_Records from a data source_
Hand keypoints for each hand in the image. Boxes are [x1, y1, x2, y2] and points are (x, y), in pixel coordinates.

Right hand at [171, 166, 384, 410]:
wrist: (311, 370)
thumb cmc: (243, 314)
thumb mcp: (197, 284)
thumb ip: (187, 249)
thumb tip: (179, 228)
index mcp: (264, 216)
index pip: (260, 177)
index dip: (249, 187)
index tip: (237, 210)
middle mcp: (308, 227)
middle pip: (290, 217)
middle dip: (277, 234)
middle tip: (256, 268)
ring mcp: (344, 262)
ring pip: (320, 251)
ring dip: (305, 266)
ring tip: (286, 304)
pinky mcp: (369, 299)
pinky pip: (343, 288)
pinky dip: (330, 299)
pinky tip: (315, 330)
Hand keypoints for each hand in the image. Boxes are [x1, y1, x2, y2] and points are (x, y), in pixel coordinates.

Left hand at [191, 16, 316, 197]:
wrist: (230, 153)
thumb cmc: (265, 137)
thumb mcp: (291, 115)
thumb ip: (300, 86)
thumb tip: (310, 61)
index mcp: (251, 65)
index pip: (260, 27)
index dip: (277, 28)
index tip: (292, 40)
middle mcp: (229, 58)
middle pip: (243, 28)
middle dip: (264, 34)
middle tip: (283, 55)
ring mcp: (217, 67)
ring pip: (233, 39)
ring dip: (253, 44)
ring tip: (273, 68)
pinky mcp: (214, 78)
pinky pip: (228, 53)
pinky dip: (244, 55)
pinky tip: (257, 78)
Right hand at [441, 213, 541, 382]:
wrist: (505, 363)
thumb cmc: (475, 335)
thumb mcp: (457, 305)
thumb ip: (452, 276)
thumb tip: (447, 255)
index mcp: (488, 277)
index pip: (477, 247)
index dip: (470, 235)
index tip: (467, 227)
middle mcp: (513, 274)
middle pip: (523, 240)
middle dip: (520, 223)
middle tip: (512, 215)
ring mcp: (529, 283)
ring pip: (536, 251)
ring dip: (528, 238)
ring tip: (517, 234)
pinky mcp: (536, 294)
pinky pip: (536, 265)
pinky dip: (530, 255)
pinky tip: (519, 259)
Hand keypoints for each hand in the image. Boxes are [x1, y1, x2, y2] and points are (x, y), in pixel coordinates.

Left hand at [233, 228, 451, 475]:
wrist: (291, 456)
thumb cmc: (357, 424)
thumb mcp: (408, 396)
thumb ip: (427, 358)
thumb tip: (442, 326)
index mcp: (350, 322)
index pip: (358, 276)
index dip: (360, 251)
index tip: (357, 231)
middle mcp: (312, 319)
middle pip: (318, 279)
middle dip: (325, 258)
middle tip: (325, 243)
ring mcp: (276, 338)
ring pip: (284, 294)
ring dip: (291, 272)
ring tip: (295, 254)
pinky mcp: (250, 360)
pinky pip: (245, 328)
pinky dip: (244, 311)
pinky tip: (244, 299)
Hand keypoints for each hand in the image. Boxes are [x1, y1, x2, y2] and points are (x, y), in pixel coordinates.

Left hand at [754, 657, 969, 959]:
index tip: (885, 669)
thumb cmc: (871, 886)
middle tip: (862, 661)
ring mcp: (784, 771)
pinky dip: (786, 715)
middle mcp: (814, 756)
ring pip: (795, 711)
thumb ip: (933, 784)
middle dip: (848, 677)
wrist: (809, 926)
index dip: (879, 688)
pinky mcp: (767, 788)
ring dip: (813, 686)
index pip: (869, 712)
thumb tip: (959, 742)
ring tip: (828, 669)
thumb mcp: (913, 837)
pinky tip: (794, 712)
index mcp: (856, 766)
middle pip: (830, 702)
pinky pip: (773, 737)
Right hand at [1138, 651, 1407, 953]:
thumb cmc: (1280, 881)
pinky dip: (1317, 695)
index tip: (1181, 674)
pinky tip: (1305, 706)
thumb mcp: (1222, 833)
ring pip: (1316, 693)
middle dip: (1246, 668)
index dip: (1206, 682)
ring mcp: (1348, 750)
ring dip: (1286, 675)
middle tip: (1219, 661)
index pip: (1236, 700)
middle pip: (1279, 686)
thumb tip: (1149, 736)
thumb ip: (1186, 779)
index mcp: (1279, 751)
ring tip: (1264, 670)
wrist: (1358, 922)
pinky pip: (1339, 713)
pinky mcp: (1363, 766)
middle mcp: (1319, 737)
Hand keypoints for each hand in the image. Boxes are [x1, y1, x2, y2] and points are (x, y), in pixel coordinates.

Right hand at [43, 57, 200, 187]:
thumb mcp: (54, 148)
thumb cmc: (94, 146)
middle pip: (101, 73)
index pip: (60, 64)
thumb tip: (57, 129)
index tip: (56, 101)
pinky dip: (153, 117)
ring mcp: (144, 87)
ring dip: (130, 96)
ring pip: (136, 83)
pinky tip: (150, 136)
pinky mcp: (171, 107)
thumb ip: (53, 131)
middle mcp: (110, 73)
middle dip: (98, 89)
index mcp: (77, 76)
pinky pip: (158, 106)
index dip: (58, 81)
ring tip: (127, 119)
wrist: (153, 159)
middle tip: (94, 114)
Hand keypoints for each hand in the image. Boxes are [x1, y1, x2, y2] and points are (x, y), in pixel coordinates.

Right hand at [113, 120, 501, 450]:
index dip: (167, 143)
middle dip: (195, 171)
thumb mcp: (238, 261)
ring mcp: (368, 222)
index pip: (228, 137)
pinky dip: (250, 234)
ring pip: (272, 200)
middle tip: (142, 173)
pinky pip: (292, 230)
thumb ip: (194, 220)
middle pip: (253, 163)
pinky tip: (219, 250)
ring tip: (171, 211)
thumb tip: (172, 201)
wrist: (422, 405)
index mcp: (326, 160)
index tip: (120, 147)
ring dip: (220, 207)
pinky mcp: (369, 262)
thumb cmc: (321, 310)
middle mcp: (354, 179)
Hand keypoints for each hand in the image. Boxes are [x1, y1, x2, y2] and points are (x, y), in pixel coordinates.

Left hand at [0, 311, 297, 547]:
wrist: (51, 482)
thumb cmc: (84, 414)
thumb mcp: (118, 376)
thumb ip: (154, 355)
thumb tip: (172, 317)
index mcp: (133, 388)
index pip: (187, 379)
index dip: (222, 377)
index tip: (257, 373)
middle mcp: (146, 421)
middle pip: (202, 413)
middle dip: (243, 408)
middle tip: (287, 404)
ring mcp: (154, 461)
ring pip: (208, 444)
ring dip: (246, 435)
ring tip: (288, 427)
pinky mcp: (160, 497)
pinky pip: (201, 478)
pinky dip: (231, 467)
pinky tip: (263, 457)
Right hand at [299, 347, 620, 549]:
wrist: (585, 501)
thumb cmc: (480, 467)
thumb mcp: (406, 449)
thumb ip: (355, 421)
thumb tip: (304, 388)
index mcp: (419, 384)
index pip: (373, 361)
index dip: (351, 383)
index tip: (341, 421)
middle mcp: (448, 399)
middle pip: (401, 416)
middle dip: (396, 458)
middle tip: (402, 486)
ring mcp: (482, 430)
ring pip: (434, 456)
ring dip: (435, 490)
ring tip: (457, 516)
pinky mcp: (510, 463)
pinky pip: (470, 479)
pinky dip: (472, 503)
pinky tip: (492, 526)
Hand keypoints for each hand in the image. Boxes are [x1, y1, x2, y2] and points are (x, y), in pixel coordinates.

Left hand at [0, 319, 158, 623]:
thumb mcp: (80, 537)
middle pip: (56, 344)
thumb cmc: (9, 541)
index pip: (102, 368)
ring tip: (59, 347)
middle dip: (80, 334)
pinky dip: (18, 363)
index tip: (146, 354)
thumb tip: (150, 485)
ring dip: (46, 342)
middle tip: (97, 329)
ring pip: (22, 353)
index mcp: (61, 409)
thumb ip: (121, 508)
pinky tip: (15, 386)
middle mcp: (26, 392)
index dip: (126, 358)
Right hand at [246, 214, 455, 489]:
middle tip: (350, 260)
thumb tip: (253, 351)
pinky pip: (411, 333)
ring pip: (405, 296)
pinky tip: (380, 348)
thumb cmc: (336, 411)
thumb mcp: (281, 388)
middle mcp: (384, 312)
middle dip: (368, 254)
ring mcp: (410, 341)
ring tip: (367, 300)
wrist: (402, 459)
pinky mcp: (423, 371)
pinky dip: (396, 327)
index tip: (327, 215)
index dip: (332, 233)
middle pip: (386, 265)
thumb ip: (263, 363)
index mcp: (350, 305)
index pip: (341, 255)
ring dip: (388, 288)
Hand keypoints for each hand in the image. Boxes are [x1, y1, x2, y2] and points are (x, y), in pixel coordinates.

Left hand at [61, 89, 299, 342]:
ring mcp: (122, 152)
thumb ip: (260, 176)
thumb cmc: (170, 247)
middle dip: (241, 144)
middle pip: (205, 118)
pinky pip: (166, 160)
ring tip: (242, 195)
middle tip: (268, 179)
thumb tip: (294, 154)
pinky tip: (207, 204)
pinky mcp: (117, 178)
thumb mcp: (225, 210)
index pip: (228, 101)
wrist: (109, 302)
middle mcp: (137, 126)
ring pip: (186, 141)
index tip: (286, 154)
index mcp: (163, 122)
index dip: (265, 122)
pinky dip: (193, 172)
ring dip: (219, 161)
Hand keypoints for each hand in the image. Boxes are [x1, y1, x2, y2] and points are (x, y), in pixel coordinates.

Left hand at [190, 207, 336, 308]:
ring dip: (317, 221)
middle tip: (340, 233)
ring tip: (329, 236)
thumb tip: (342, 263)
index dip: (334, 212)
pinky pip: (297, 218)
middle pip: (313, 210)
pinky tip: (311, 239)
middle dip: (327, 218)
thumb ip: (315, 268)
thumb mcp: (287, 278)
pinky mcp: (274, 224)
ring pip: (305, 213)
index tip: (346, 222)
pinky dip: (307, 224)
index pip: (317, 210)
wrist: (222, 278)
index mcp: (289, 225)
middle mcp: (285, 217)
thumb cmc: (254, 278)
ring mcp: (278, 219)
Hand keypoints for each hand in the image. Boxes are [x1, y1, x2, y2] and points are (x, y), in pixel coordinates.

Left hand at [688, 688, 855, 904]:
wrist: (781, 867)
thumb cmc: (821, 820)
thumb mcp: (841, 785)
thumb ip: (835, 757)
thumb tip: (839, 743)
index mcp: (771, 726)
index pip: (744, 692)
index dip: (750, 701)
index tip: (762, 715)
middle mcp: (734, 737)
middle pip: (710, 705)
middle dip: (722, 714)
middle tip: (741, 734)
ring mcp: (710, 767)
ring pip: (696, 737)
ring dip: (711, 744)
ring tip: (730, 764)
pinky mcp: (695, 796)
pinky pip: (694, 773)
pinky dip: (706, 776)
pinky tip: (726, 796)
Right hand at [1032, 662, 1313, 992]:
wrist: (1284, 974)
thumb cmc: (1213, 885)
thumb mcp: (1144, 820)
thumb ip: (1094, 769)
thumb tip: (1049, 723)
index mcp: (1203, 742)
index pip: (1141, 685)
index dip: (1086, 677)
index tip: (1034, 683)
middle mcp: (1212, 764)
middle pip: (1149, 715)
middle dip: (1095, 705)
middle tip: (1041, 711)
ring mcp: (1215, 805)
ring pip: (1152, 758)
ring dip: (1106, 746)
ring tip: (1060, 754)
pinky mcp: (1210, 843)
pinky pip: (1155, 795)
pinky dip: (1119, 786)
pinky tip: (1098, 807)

_PROBLEM REQUIREMENTS_
All lines in the entries above that include "Left" should be found and copied.

_SOLUTION_
Left hand at [191, 16, 316, 197]:
Left hand at [233, 228, 451, 475]:
Left hand at [754, 657, 969, 959]:
Left hand at [0, 311, 297, 547]:
Left hand at [0, 319, 158, 623]:
Left hand at [61, 89, 299, 342]:
Left hand at [190, 207, 336, 308]:
Left hand at [688, 688, 855, 904]:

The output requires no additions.